This Instructable is connected to Arlene Shechet’s exhibition Meissen Recast currently on view at the RISD Museum.
Meissen Recast plays with the idea of molds, the casings that shape an object’s final form. Shechet reinterprets plaster molds by casting them in porcelain and calling attention to their usually unseen details. The process of mold-making and casting invites creative experimentation, but follows rules of precise timing and size.
Taking us through the steps involved in casting objects, Marisa Marofske (RISD BFA Painting, 2014) uses the form of a dog toy to create an array of iconic, colorful donuts.

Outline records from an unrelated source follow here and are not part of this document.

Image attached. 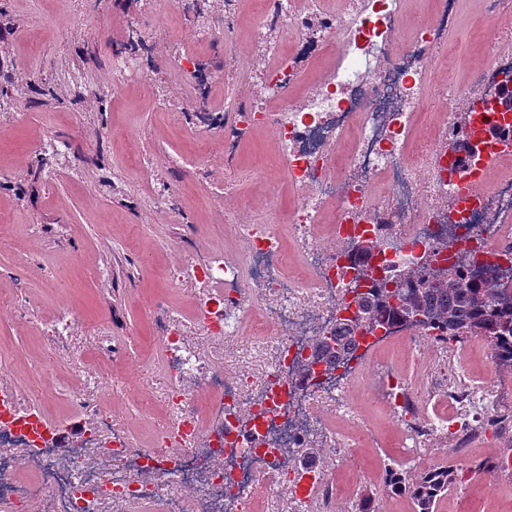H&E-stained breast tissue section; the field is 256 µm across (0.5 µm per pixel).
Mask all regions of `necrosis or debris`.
<instances>
[{"instance_id": "4bbe7bcc", "label": "necrosis or debris", "mask_w": 512, "mask_h": 512, "mask_svg": "<svg viewBox=\"0 0 512 512\" xmlns=\"http://www.w3.org/2000/svg\"><path fill=\"white\" fill-rule=\"evenodd\" d=\"M439 11L403 29L406 0H259L251 39L276 32L281 46L306 51L311 76L301 97L298 77L268 52L260 71L263 99L213 124L227 149L241 127L264 132L272 160L254 168L262 184L286 182L294 202L286 216L270 211L240 222L221 216L241 254H217L202 272L208 289L194 308L209 336L242 335L256 317L265 340L252 367L228 377L187 343L181 318L159 323V347L173 381L172 429L167 452L134 447L130 436L100 416L84 433L61 442L58 429L25 390L0 391V512L20 503L39 512H254V485L265 479L272 499H288L291 512H331L341 494L333 477L300 466L302 451L318 440L334 460L349 454L318 415L350 410L344 394L374 365L375 351L395 341H416L419 328L394 325L361 337L340 363L316 358L311 341L335 334L350 318L351 292L391 280L390 267L430 272L450 267L467 252L466 276L488 264L512 283V113H487L491 90L512 71V0H493L480 25L492 31L491 49L465 83L462 99L434 113L427 137L413 131L434 96L435 70L446 65L441 29L454 21L458 0H439ZM465 139L472 152L458 164L450 142ZM284 224L277 232L276 224ZM367 238L380 240L368 272L352 252ZM446 249H439L441 241ZM299 257L290 270L286 245ZM491 365L484 382L449 385L445 405L418 421L411 382L388 373L375 404L393 413L402 439L447 436L449 453L465 482L480 473L512 487V453L486 445L478 425L495 399L499 379L512 377L495 348L482 343ZM112 462L101 474L98 459ZM26 462L30 474L18 473Z\"/></svg>"}]
</instances>
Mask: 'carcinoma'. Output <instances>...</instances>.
Instances as JSON below:
<instances>
[{
	"label": "carcinoma",
	"instance_id": "carcinoma-1",
	"mask_svg": "<svg viewBox=\"0 0 512 512\" xmlns=\"http://www.w3.org/2000/svg\"><path fill=\"white\" fill-rule=\"evenodd\" d=\"M459 278L460 272L450 268L438 281L429 279L423 286V276L407 271L396 287L357 297L355 319L339 327L335 335L315 339L316 357L338 361L356 346L359 331H369L382 323H406L410 314L417 312L423 316L416 323L418 328L437 327L450 340L479 337L494 345L503 359H512V285L503 283L498 269L492 265L484 268L479 280L464 287L458 284ZM459 484V471L452 468H435L414 475L393 467L385 482V492L390 496H408L414 512H436L440 499Z\"/></svg>",
	"mask_w": 512,
	"mask_h": 512
}]
</instances>
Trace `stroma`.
I'll return each mask as SVG.
<instances>
[{
  "label": "stroma",
  "instance_id": "stroma-1",
  "mask_svg": "<svg viewBox=\"0 0 512 512\" xmlns=\"http://www.w3.org/2000/svg\"><path fill=\"white\" fill-rule=\"evenodd\" d=\"M487 2H458L446 36L456 61L448 95L488 49L476 26ZM132 18L149 43L138 58L154 81L149 94L112 77V54L125 43ZM188 52L197 55L194 78L174 67ZM216 57L170 0H0V88L6 91L0 97V390H28L64 438L80 435L81 424L106 408L136 447H150L154 431L167 423L155 315L190 313L206 289L192 277L167 284L166 271L187 255L201 268L219 251H244L243 242L216 224L218 211L237 209L245 198L256 213L274 206L284 212L292 202L287 186L272 197L242 177L268 157L267 135L242 131L240 152L231 159L218 143L196 157L197 143L210 131L196 107L235 108L260 88L246 69L228 84L209 85L205 77ZM46 130L57 149L41 146ZM129 132L135 142L126 140ZM162 152L181 157V164L159 161ZM138 157L153 160L166 208L143 204L148 186L132 167ZM64 315L75 321L73 335L61 344L43 338L42 324ZM107 333L118 351L96 359L97 338ZM193 338L200 355L225 370L232 369L233 354L262 345L256 336L226 342L197 331ZM420 350L413 361L404 347H393L382 369L348 392L354 420L373 429L374 442L343 463L340 477L353 489L334 512H354L367 493L380 512H401L377 475L380 462H404L398 427L368 398L381 390L388 368L438 387L434 350L425 341ZM83 370L100 390L76 410L69 393Z\"/></svg>",
  "mask_w": 512,
  "mask_h": 512
}]
</instances>
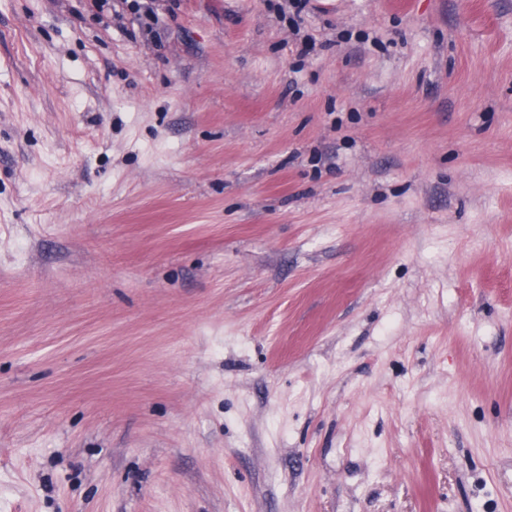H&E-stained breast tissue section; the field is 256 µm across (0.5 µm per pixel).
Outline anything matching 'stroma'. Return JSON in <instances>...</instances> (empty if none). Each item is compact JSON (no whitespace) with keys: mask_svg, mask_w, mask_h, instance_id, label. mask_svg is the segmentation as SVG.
<instances>
[{"mask_svg":"<svg viewBox=\"0 0 512 512\" xmlns=\"http://www.w3.org/2000/svg\"><path fill=\"white\" fill-rule=\"evenodd\" d=\"M0 0V512H512V0Z\"/></svg>","mask_w":512,"mask_h":512,"instance_id":"1","label":"stroma"}]
</instances>
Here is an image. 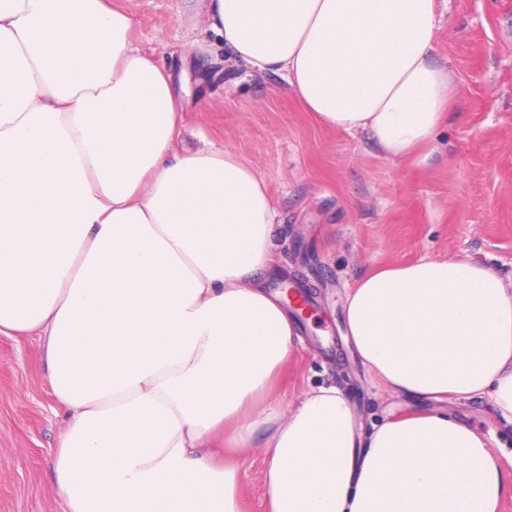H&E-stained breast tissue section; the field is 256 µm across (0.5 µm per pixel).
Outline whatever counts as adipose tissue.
I'll use <instances>...</instances> for the list:
<instances>
[{
    "instance_id": "1",
    "label": "adipose tissue",
    "mask_w": 512,
    "mask_h": 512,
    "mask_svg": "<svg viewBox=\"0 0 512 512\" xmlns=\"http://www.w3.org/2000/svg\"><path fill=\"white\" fill-rule=\"evenodd\" d=\"M436 0H207L236 59L286 72L330 129L393 158L431 144L453 79ZM112 0H0V334L39 333L67 418L69 512H242L218 438L259 447L270 512H497L505 477L451 414L360 432L337 386L285 409L300 339L256 279L276 210L235 151L174 156L182 100ZM377 386L488 397L512 417V287L464 259L378 270L346 295Z\"/></svg>"
}]
</instances>
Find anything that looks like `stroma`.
<instances>
[{
	"label": "stroma",
	"mask_w": 512,
	"mask_h": 512,
	"mask_svg": "<svg viewBox=\"0 0 512 512\" xmlns=\"http://www.w3.org/2000/svg\"><path fill=\"white\" fill-rule=\"evenodd\" d=\"M132 35L194 90L178 152L211 142L235 150L265 180L278 246L262 283L311 286L314 318L297 323L300 350L272 394L289 404L310 387H340L363 430L393 413L448 409L484 435L506 477L512 512V419L485 398L414 400L379 390L347 337L348 288L377 268L465 258L512 276V0H438L433 60L454 77V102L435 141L388 157L364 131L321 127L285 73L232 59L205 30L204 0H118ZM64 412L45 380L38 337L0 335V512H67L52 467ZM238 468L244 512H267L260 450Z\"/></svg>",
	"instance_id": "obj_1"
}]
</instances>
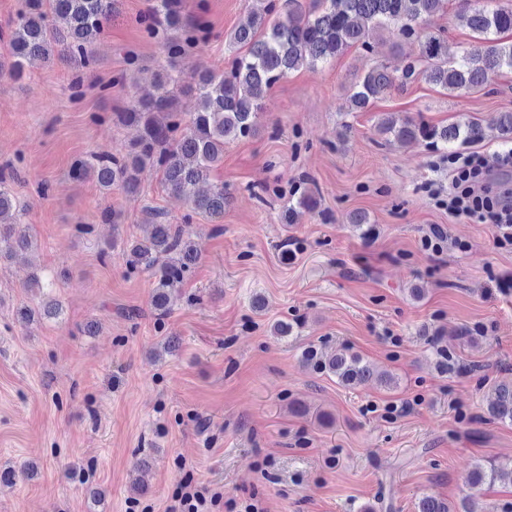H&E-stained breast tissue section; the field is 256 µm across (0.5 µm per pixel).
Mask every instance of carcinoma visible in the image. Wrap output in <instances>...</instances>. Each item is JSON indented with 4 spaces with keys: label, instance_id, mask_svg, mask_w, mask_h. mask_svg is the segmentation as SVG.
Masks as SVG:
<instances>
[{
    "label": "carcinoma",
    "instance_id": "cac0c4a2",
    "mask_svg": "<svg viewBox=\"0 0 512 512\" xmlns=\"http://www.w3.org/2000/svg\"><path fill=\"white\" fill-rule=\"evenodd\" d=\"M450 1L456 4L455 20L473 33L474 43L465 48L450 45L443 31L428 25L431 17L448 12ZM112 5L113 0H27L11 31L13 60L8 73L19 76L28 60H48L55 54L86 65L94 62L112 20ZM182 11L183 0H150L139 24L147 39L160 44L164 57L156 73V92L113 113L118 122L136 126L139 134L119 157L89 154L72 169L73 178L92 174L103 190L115 187L136 196L139 173L151 166L161 172L164 190L183 198L191 213L217 218L224 215L227 201L224 183L212 184L206 191L199 189L200 184L208 182L224 162L225 143L258 132L263 99L293 72L331 65L352 47L369 51L370 35L387 27L395 28L401 39L418 44L419 55L400 67L383 62L371 66L349 96L351 112H364L392 88L419 78L462 96L512 71V4L500 0H283L279 5L268 0L230 33L229 45L239 52L229 69L201 68L188 77L176 62L205 42L208 31L183 21ZM178 88L197 93V109L187 116L175 107ZM376 131L403 144L425 143L437 150L459 140L476 143L492 136L512 142V112H499L486 124L467 121L445 126L384 114ZM317 194L310 189L296 202H288V213L315 211ZM146 223V235L125 242L123 251L131 271L153 278L151 305L161 321L172 311V291L183 283L199 253L186 229L164 223L162 214H152ZM32 244L30 234L16 220L11 191L0 179V258ZM28 288L43 295L39 304L44 316L61 314L60 302L45 295L38 275H32ZM296 328L298 321L281 319L271 325V332L289 338ZM302 362L345 386L374 379L388 390L399 386L393 375L374 377L369 364L348 349L325 357L306 348ZM493 393L488 415L512 424V384H498ZM498 476L494 465L477 464L466 484L477 489Z\"/></svg>",
    "mask_w": 512,
    "mask_h": 512
}]
</instances>
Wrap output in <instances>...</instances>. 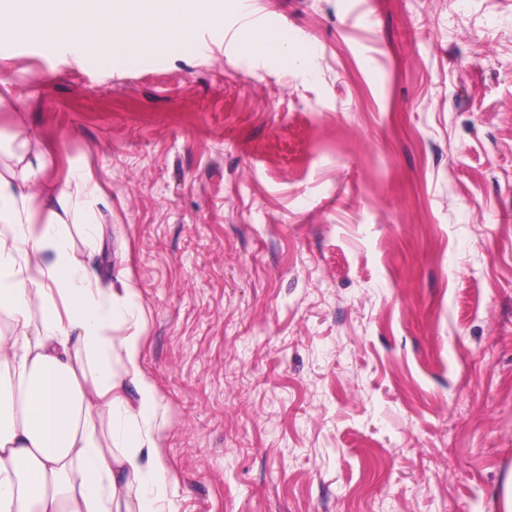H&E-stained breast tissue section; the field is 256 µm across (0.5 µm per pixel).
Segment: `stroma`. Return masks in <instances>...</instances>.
<instances>
[{
  "instance_id": "stroma-1",
  "label": "stroma",
  "mask_w": 512,
  "mask_h": 512,
  "mask_svg": "<svg viewBox=\"0 0 512 512\" xmlns=\"http://www.w3.org/2000/svg\"><path fill=\"white\" fill-rule=\"evenodd\" d=\"M239 0L102 60L0 23V175L129 270L178 512H505L512 0ZM100 235L88 239L83 225Z\"/></svg>"
}]
</instances>
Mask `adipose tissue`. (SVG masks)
Returning <instances> with one entry per match:
<instances>
[{"instance_id": "adipose-tissue-1", "label": "adipose tissue", "mask_w": 512, "mask_h": 512, "mask_svg": "<svg viewBox=\"0 0 512 512\" xmlns=\"http://www.w3.org/2000/svg\"><path fill=\"white\" fill-rule=\"evenodd\" d=\"M223 8L23 0L9 20L18 38L71 42L99 59L186 41ZM29 199L28 186L0 176V313L13 321L0 333V512H177L158 392L130 328L138 290L125 270L117 287H101L64 225L32 221Z\"/></svg>"}]
</instances>
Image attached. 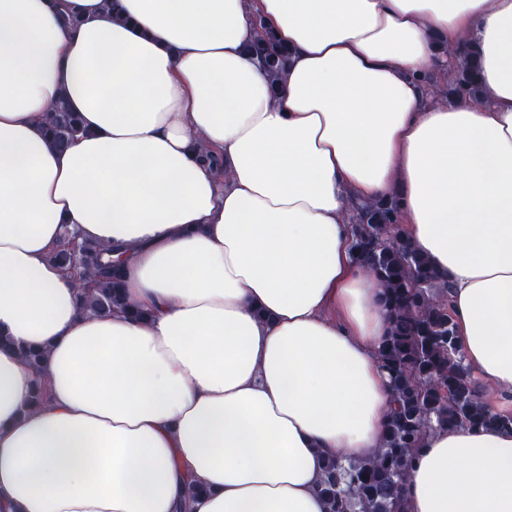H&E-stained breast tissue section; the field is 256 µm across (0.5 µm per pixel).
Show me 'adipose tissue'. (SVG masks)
Returning <instances> with one entry per match:
<instances>
[{
	"label": "adipose tissue",
	"instance_id": "1",
	"mask_svg": "<svg viewBox=\"0 0 512 512\" xmlns=\"http://www.w3.org/2000/svg\"><path fill=\"white\" fill-rule=\"evenodd\" d=\"M471 44L488 101L433 100L441 46ZM391 197L512 406V0H0V512H326L324 456L385 439L389 320L350 227ZM69 229L124 247L147 319L82 306ZM404 498L512 512V430L433 429ZM260 28L261 34L251 45V51L261 60L270 85L276 91L286 69L288 49L279 44L263 26ZM78 124L77 116L63 102H58L46 118L45 130L55 145L64 146L78 132Z\"/></svg>",
	"mask_w": 512,
	"mask_h": 512
}]
</instances>
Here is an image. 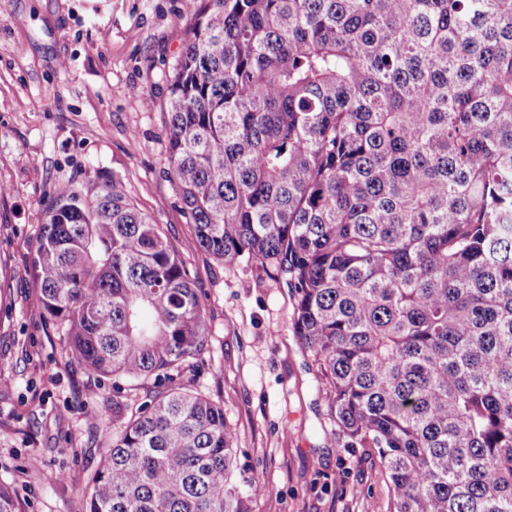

Step 1: Create a mold sized to your object.
This could be an elaborate form made out of acrylic, but for some materials it works just as well to create a mold out of cardboard.
“I started by tracing out the shape of the object. You want the walls of the mold to be [higher than the original object]. You would want to score, and then obviously you’d want to cut.
And then what happens is this becomes a really simple box.”
Step 2: Tape and seal off the cardboard mold.
It’s essential that none of the material escapes the box.
“You can just use any kind of masking tape, anything. You’re not going to have any leaks, which is enemy number one in casting. You could [also] use packing tape on the inside.”
Step 3: Glue the original object down.
This way, the object won’t rise when the casting material is poured around it.
“Since the bottom is flat like this, the way I’m going to do it is glue it down flat on the surface of the mold itself and fill it above. And then [the flat bottom] will become the top of the mold.
You just want to make sure you have a decent amount of rubber between the object part of the cast and the top of the mold.”